The Nifty 50 benchmark index fell 0.72%, while the Sensex dropped 0.83%. Experts believe this is a natural trend as investors close their books for the month and secure some gains after the recent market highs. Regulatory warnings regarding small and mid-cap funds, coupled with their underperformance, may also contribute to the selling pressure.

The Securities and Exchange Board of India (SEBI) expressed concerns about potential overvaluation and excessive fund flow into smaller companies. This aligns with the underperformance of these segments since SEBI requested increased risk disclosures from mutual funds in late February.

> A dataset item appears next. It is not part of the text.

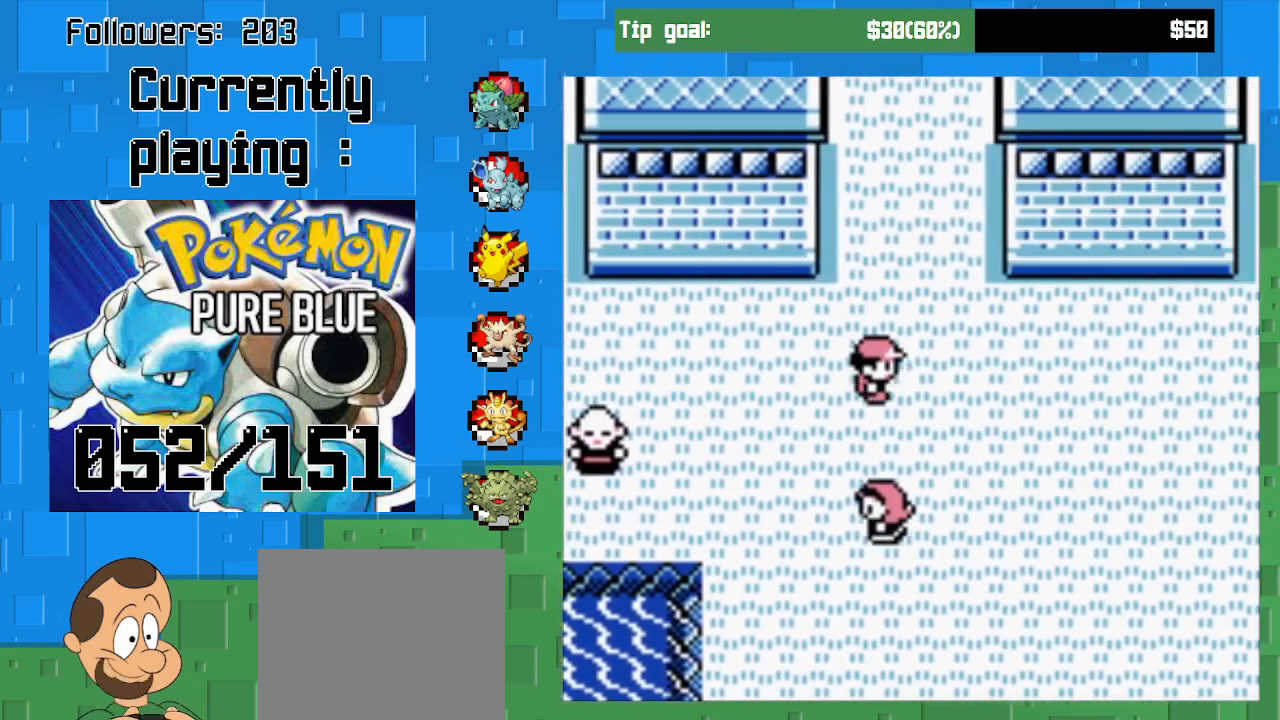
{"buttons": ["CROSS", "DPAD_DOWN"], "left_stick": "center", "right_stick": "center", "events": [[133, "DPAD_DOWN", "down"], [200, "DPAD_RIGHT", "up"]]}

Banking stocks were major contributors to the decline, with financials, public and private banks all dropping between 0.65% and 2%. HDFC Bank faced an additional burden after analysts flagged potential challenges for deposit growth and profit margins. State Bank of India also fell after the Supreme Court rejected their request for more time to disclose political donor information.

Tata Group stocks, including Tata Consumer, Tata Steel, and Tata Motors, saw a decline of 1% to 3.1% on reports suggesting that a near-term listing of Tata Sons is unlikely.

Investors are now looking ahead to key inflation data releases. Consumer price inflation in India is expected to have dipped to a four-month low in February, as per a Reuters poll. Both Indian and US inflation data are scheduled for release on Tuesday, which could further influence market movement in the coming days.